今回はそんな田舎暮らしに憧れている方を例に、退職後のIターンについて考えてみたいと思います。
 

相談内容

首都圏でしか暮らしたことのない夫が田舎暮らしに憧れており、農業で自給自足の生活をするため退職を機に引っ越そうと情報収集中です。

長野県か山梨県で中古の一戸建てを購入し、野菜を育てて……と夢を膨らませています。60歳で退職して65歳で年金を受給するまでは退職金を農業の準備資金と生活費に充て、65歳以降の生活費は年金でまかないたいと夫は考えているようです。

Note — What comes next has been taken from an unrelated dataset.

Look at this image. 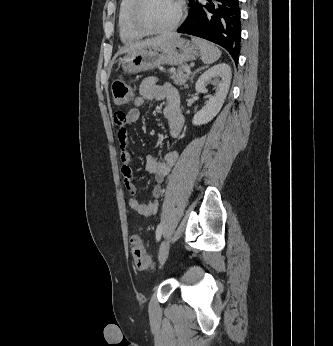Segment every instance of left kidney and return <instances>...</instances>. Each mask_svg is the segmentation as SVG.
Returning a JSON list of instances; mask_svg holds the SVG:
<instances>
[{"mask_svg":"<svg viewBox=\"0 0 333 346\" xmlns=\"http://www.w3.org/2000/svg\"><path fill=\"white\" fill-rule=\"evenodd\" d=\"M231 77V68L226 63L214 65L199 77L195 85L197 92L206 93V86L212 84L216 87V93L209 99L207 104L194 115L192 120L194 125L206 124L219 113L226 99Z\"/></svg>","mask_w":333,"mask_h":346,"instance_id":"5707ae66","label":"left kidney"}]
</instances>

「農業用の資金は足りるのか?」「引っ越しする場合の注意する点は?」の2点について教えてください。

 

相談者の基本データと家計状況

相談者の基本データと家計状況は以下の通りです。

▼相談者
女性(54歳)/専業主婦

▼家族構成
  • 夫(58歳)/正社員
※子供1人はすでに独立

▼現在の家計
<収入>
  • 夫:年収800万円(ボーナス180万円を含む)
  • 相談者:なし(ボランティアをしているが年間数万円くらい)

<退職金>
  • 夫:1500万円の見込み

<貯蓄>
1000万円

<生活費(保険、住居費を省く)>
  • 食費:7万円
  • 光熱費:2万5000円
  • 通信費:2万円
  • 交際費:3万円
  • 医療費:1万円
  • 被服・日用品:2万円
  • 趣味・小遣い:3万円

<保険>
[夫]
  • 医療保険:1日1万円保障タイプ(保険料:毎月5800円、終身支払い)
  • 死亡保険:1000万円(保険料:毎月2万1000円、支払いは65歳まで。貯蓄も兼ねる)

[相談者]
  • 医療保険:1日1万円保障タイプ(保険料:毎月4500円、終身払い)
  • 死亡保険:1000万円(保険料:毎月1万8000円、支払いは65歳まで。貯蓄も兼ねる)

[その他]
  • 車両保険:6万5000円(65歳まで)

<車>
  • 乗用車あり(65歳まで利用予定)
  • 車検代:2年ごと8万円、車両税3万円

<住まい>
  • 3LDKのマンションを30歳で購入価格5000万円(3500万円を30年ローン。金利:固定4%。毎月16万8000円返済)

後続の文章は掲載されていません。